## BEGIN

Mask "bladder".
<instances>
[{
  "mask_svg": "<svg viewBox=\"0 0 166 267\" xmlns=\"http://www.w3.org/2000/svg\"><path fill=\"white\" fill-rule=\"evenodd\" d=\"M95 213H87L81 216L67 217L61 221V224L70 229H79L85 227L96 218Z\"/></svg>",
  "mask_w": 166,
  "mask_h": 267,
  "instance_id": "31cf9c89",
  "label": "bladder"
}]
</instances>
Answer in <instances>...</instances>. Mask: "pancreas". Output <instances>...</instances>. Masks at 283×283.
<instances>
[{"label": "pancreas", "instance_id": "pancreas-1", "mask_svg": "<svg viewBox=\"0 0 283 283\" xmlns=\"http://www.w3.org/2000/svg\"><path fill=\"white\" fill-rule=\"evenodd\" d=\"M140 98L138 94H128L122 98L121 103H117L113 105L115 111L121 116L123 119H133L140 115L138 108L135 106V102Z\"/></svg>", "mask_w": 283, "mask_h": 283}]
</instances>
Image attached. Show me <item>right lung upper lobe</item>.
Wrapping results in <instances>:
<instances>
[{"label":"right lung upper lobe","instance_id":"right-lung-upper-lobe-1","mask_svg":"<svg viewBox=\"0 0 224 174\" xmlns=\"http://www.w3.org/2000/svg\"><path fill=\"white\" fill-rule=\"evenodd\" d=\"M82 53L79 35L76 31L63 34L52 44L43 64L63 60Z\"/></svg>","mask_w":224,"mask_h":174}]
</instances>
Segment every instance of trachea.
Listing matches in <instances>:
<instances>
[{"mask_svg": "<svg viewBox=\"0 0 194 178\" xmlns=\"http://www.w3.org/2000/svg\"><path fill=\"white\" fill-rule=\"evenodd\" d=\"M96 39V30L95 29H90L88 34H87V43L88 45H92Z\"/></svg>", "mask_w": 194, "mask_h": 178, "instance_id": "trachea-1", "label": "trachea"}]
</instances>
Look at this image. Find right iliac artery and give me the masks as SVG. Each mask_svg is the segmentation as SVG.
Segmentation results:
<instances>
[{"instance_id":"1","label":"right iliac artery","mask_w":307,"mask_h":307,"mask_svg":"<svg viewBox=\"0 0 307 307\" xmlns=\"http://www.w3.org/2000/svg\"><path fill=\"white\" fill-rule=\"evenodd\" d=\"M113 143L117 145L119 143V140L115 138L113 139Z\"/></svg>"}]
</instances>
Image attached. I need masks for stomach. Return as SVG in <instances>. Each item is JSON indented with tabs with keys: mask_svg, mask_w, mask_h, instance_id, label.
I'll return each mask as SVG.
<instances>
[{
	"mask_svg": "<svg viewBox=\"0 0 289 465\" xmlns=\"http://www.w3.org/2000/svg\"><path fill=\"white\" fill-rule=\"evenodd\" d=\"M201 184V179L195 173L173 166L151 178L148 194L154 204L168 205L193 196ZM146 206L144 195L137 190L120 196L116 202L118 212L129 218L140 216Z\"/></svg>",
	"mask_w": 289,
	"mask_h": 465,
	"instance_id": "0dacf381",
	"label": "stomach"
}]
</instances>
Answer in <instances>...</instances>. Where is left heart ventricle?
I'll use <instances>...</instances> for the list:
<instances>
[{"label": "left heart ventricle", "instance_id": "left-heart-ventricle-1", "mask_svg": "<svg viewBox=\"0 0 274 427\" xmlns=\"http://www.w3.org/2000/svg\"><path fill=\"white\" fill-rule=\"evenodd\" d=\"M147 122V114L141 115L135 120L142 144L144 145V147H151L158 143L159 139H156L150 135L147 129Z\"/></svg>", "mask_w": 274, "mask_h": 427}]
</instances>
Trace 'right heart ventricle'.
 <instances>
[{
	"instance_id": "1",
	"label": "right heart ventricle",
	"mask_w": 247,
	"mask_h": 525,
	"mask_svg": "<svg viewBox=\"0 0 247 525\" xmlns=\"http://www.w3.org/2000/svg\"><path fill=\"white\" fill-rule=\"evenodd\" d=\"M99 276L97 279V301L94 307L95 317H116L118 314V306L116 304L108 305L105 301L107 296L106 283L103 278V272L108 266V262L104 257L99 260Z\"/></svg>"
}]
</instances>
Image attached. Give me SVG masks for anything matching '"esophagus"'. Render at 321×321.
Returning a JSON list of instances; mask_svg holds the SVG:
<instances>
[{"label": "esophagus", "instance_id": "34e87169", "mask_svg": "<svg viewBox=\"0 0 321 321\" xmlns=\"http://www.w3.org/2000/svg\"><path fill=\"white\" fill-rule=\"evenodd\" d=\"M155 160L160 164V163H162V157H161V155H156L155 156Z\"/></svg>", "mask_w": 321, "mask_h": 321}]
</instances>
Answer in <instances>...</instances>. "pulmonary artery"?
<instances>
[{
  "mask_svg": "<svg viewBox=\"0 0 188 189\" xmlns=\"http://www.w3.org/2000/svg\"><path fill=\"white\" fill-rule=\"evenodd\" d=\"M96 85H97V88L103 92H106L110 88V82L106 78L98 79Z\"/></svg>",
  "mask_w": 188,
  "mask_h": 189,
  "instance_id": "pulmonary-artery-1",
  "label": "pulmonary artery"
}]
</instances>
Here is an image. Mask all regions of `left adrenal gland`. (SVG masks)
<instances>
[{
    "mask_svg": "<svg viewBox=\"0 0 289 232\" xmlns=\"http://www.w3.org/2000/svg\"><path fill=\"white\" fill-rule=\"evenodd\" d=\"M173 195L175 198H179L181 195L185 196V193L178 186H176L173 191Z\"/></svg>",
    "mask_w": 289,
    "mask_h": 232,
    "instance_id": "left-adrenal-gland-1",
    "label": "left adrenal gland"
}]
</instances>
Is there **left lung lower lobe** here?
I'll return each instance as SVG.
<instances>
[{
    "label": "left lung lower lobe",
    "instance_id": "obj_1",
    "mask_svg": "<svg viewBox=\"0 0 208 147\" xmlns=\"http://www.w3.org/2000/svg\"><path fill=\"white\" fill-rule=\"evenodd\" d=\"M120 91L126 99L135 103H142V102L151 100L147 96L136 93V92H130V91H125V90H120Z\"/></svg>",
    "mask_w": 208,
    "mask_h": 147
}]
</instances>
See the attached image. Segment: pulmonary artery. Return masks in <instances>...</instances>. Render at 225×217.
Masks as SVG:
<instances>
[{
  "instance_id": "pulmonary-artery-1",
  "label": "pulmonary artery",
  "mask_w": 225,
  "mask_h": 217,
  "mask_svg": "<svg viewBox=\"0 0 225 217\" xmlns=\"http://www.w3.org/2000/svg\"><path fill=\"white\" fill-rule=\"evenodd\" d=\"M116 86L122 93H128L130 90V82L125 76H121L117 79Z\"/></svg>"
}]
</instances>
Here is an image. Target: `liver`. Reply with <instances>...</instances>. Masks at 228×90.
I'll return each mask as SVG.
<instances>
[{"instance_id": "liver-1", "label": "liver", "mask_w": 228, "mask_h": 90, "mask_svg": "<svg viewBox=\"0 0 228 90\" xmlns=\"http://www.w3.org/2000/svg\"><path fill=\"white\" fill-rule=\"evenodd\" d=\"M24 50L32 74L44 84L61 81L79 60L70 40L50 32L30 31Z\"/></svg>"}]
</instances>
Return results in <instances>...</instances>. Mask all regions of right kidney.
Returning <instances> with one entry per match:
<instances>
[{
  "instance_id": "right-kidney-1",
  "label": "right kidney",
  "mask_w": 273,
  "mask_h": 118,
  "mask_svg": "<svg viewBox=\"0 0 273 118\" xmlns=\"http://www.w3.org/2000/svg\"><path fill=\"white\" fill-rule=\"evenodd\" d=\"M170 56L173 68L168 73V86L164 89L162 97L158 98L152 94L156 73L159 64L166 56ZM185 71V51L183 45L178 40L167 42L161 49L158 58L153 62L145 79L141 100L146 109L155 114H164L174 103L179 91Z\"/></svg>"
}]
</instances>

## END

### Direction
Rewrite every line of the records above as a Markdown table with a "Number" column for the row number and a "Text" column for the line, leaving out blank lines.

### Expected answer
| Number | Text |
|---|---|
| 1 | Mask "bladder". |
| 2 | <instances> |
| 3 | [{ |
| 4 |   "mask_svg": "<svg viewBox=\"0 0 166 267\" xmlns=\"http://www.w3.org/2000/svg\"><path fill=\"white\" fill-rule=\"evenodd\" d=\"M95 213H87L81 216L67 217L61 221V224L70 229H79L85 227L96 218Z\"/></svg>", |
| 5 |   "mask_w": 166, |
| 6 |   "mask_h": 267, |
| 7 |   "instance_id": "31cf9c89", |
| 8 |   "label": "bladder" |
| 9 | }] |
| 10 | </instances> |
| 11 | Answer in <instances>...</instances>. Mask: "pancreas". Output <instances>...</instances>. Masks at 283×283. |
| 12 | <instances> |
| 13 | [{"label": "pancreas", "instance_id": "pancreas-1", "mask_svg": "<svg viewBox=\"0 0 283 283\" xmlns=\"http://www.w3.org/2000/svg\"><path fill=\"white\" fill-rule=\"evenodd\" d=\"M140 98L138 94H128L122 98L121 103H117L113 105L115 111L121 116L123 119H133L140 115L138 108L135 106V102Z\"/></svg>", "mask_w": 283, "mask_h": 283}] |
| 14 | </instances> |
| 15 | Image attached. Show me <item>right lung upper lobe</item>. |
| 16 | Wrapping results in <instances>: |
| 17 | <instances> |
| 18 | [{"label":"right lung upper lobe","instance_id":"right-lung-upper-lobe-1","mask_svg":"<svg viewBox=\"0 0 224 174\" xmlns=\"http://www.w3.org/2000/svg\"><path fill=\"white\" fill-rule=\"evenodd\" d=\"M82 53L79 35L76 31L63 34L52 44L43 64L63 60Z\"/></svg>","mask_w":224,"mask_h":174}] |
| 19 | </instances> |
| 20 | Segment every instance of trachea. |
| 21 | Listing matches in <instances>: |
| 22 | <instances> |
| 23 | [{"mask_svg": "<svg viewBox=\"0 0 194 178\" xmlns=\"http://www.w3.org/2000/svg\"><path fill=\"white\" fill-rule=\"evenodd\" d=\"M96 39V30L95 29H90L88 34H87V43L88 45H92Z\"/></svg>", "mask_w": 194, "mask_h": 178, "instance_id": "trachea-1", "label": "trachea"}] |
| 24 | </instances> |
| 25 | Look at this image. Find right iliac artery and give me the masks as SVG. Each mask_svg is the segmentation as SVG. |
| 26 | Segmentation results: |
| 27 | <instances> |
| 28 | [{"instance_id":"1","label":"right iliac artery","mask_w":307,"mask_h":307,"mask_svg":"<svg viewBox=\"0 0 307 307\" xmlns=\"http://www.w3.org/2000/svg\"><path fill=\"white\" fill-rule=\"evenodd\" d=\"M113 143L117 145L119 143V140L115 138L113 139Z\"/></svg>"}] |
| 29 | </instances> |
| 30 | Image attached. I need masks for stomach. Return as SVG in <instances>. Each item is JSON indented with tabs with keys: mask_svg, mask_w, mask_h, instance_id, label. |
| 31 | I'll return each mask as SVG. |
| 32 | <instances> |
| 33 | [{ |
| 34 | 	"mask_svg": "<svg viewBox=\"0 0 289 465\" xmlns=\"http://www.w3.org/2000/svg\"><path fill=\"white\" fill-rule=\"evenodd\" d=\"M201 184V179L195 173L173 166L151 178L148 194L154 204L168 205L193 196ZM146 206L144 195L137 190L120 196L116 202L118 212L129 218L140 216Z\"/></svg>", |
| 35 | 	"mask_w": 289, |
| 36 | 	"mask_h": 465, |
| 37 | 	"instance_id": "0dacf381", |
| 38 | 	"label": "stomach" |
| 39 | }] |
| 40 | </instances> |
| 41 | Answer in <instances>...</instances>. Where is left heart ventricle? |
| 42 | I'll use <instances>...</instances> for the list: |
| 43 | <instances> |
| 44 | [{"label": "left heart ventricle", "instance_id": "left-heart-ventricle-1", "mask_svg": "<svg viewBox=\"0 0 274 427\" xmlns=\"http://www.w3.org/2000/svg\"><path fill=\"white\" fill-rule=\"evenodd\" d=\"M147 122V114L141 115L135 120L142 144L144 145V147H151L158 143L159 139H156L150 135L147 129Z\"/></svg>", "mask_w": 274, "mask_h": 427}] |
| 45 | </instances> |
| 46 | Trace 'right heart ventricle'. |
| 47 |  <instances> |
| 48 | [{ |
| 49 | 	"instance_id": "1", |
| 50 | 	"label": "right heart ventricle", |
| 51 | 	"mask_w": 247, |
| 52 | 	"mask_h": 525, |
| 53 | 	"mask_svg": "<svg viewBox=\"0 0 247 525\" xmlns=\"http://www.w3.org/2000/svg\"><path fill=\"white\" fill-rule=\"evenodd\" d=\"M99 276L97 279V301L94 307L95 317H116L118 314V306L116 304L108 305L105 301L107 296L106 283L103 278V272L108 266V262L104 257L99 260Z\"/></svg>" |
| 54 | }] |
| 55 | </instances> |
| 56 | Image attached. Give me SVG masks for anything matching '"esophagus"'. Render at 321×321. |
| 57 | Returning a JSON list of instances; mask_svg holds the SVG: |
| 58 | <instances> |
| 59 | [{"label": "esophagus", "instance_id": "34e87169", "mask_svg": "<svg viewBox=\"0 0 321 321\" xmlns=\"http://www.w3.org/2000/svg\"><path fill=\"white\" fill-rule=\"evenodd\" d=\"M155 160L160 164V163H162V157H161V155H156L155 156Z\"/></svg>", "mask_w": 321, "mask_h": 321}] |
| 60 | </instances> |
| 61 | Answer in <instances>...</instances>. "pulmonary artery"? |
| 62 | <instances> |
| 63 | [{ |
| 64 |   "mask_svg": "<svg viewBox=\"0 0 188 189\" xmlns=\"http://www.w3.org/2000/svg\"><path fill=\"white\" fill-rule=\"evenodd\" d=\"M96 85H97V88L103 92H106L110 88V82L106 78L98 79Z\"/></svg>", |
| 65 |   "mask_w": 188, |
| 66 |   "mask_h": 189, |
| 67 |   "instance_id": "pulmonary-artery-1", |
| 68 |   "label": "pulmonary artery" |
| 69 | }] |
| 70 | </instances> |
| 71 | Here is an image. Mask all regions of `left adrenal gland`. (SVG masks) |
| 72 | <instances> |
| 73 | [{ |
| 74 |     "mask_svg": "<svg viewBox=\"0 0 289 232\" xmlns=\"http://www.w3.org/2000/svg\"><path fill=\"white\" fill-rule=\"evenodd\" d=\"M173 195L175 198H179L181 195L185 196V193L178 186H176L173 191Z\"/></svg>", |
| 75 |     "mask_w": 289, |
| 76 |     "mask_h": 232, |
| 77 |     "instance_id": "left-adrenal-gland-1", |
| 78 |     "label": "left adrenal gland" |
| 79 | }] |
| 80 | </instances> |
| 81 | Is there **left lung lower lobe** here? |
| 82 | I'll return each instance as SVG. |
| 83 | <instances> |
| 84 | [{ |
| 85 |     "label": "left lung lower lobe", |
| 86 |     "instance_id": "obj_1", |
| 87 |     "mask_svg": "<svg viewBox=\"0 0 208 147\" xmlns=\"http://www.w3.org/2000/svg\"><path fill=\"white\" fill-rule=\"evenodd\" d=\"M120 91L126 99L135 103H142V102L151 100L147 96L136 93V92H130V91H125V90H120Z\"/></svg>", |
| 88 |     "mask_w": 208, |
| 89 |     "mask_h": 147 |
| 90 | }] |
| 91 | </instances> |
| 92 | See the attached image. Segment: pulmonary artery. Return masks in <instances>...</instances>. Render at 225×217. |
| 93 | Masks as SVG: |
| 94 | <instances> |
| 95 | [{ |
| 96 |   "instance_id": "pulmonary-artery-1", |
| 97 |   "label": "pulmonary artery", |
| 98 |   "mask_w": 225, |
| 99 |   "mask_h": 217, |
| 100 |   "mask_svg": "<svg viewBox=\"0 0 225 217\" xmlns=\"http://www.w3.org/2000/svg\"><path fill=\"white\" fill-rule=\"evenodd\" d=\"M116 86L122 93H128L130 90V82L125 76H121L117 79Z\"/></svg>" |
| 101 | }] |
| 102 | </instances> |
| 103 | Here is an image. Target: `liver`. Reply with <instances>...</instances>. Masks at 228×90. |
| 104 | I'll return each mask as SVG. |
| 105 | <instances> |
| 106 | [{"instance_id": "liver-1", "label": "liver", "mask_w": 228, "mask_h": 90, "mask_svg": "<svg viewBox=\"0 0 228 90\" xmlns=\"http://www.w3.org/2000/svg\"><path fill=\"white\" fill-rule=\"evenodd\" d=\"M24 50L32 74L44 84L61 81L79 60L70 40L50 32L30 31Z\"/></svg>"}] |
| 107 | </instances> |
| 108 | Return results in <instances>...</instances>. Mask all regions of right kidney. |
| 109 | Returning <instances> with one entry per match: |
| 110 | <instances> |
| 111 | [{ |
| 112 |   "instance_id": "right-kidney-1", |
| 113 |   "label": "right kidney", |
| 114 |   "mask_w": 273, |
| 115 |   "mask_h": 118, |
| 116 |   "mask_svg": "<svg viewBox=\"0 0 273 118\" xmlns=\"http://www.w3.org/2000/svg\"><path fill=\"white\" fill-rule=\"evenodd\" d=\"M170 56L173 68L168 73V86L164 89L162 97L158 98L152 94L156 73L159 64L166 56ZM185 71V51L183 45L178 40L167 42L161 49L158 58L153 62L145 79L141 100L146 109L155 114H164L174 103L179 91Z\"/></svg>" |
| 117 | }] |
| 118 | </instances> |